▶ [THE TASK] A faithful copy of all the entries is required, with no pictures in it.

Stored data entries
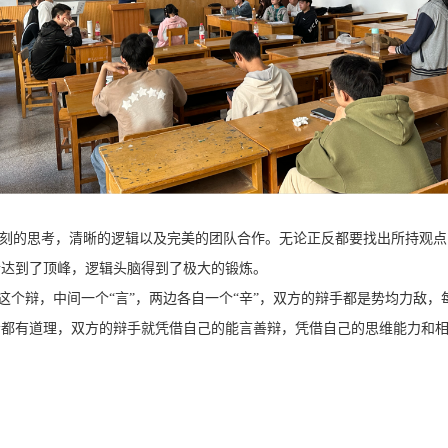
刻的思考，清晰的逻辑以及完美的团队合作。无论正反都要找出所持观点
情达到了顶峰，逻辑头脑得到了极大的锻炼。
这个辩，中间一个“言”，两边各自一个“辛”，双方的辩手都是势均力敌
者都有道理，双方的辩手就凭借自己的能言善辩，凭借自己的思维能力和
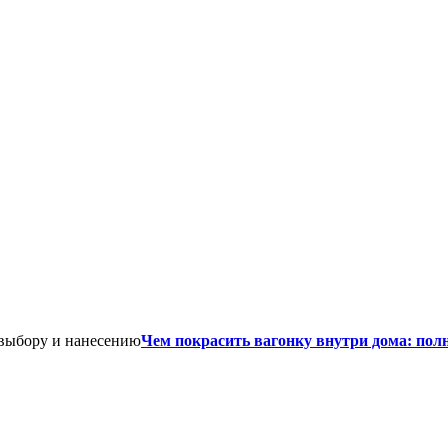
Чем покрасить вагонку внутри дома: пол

▶ [WORKED SOLUTION]
刻的思考，清晰的逻辑以及完美的团队合作。无论正反都要找出所持观点
情达到了顶峰，逻辑头脑得到了极大的锻炼。
这个辩，中间一个“言”，两边各自一个“辛”，双方的辩手都是势均力敌
者都有道理，双方的辩手就凭借自己的能言善辩，凭借自己的思维能力和
Чем покрасить вагонку внутри дома: пол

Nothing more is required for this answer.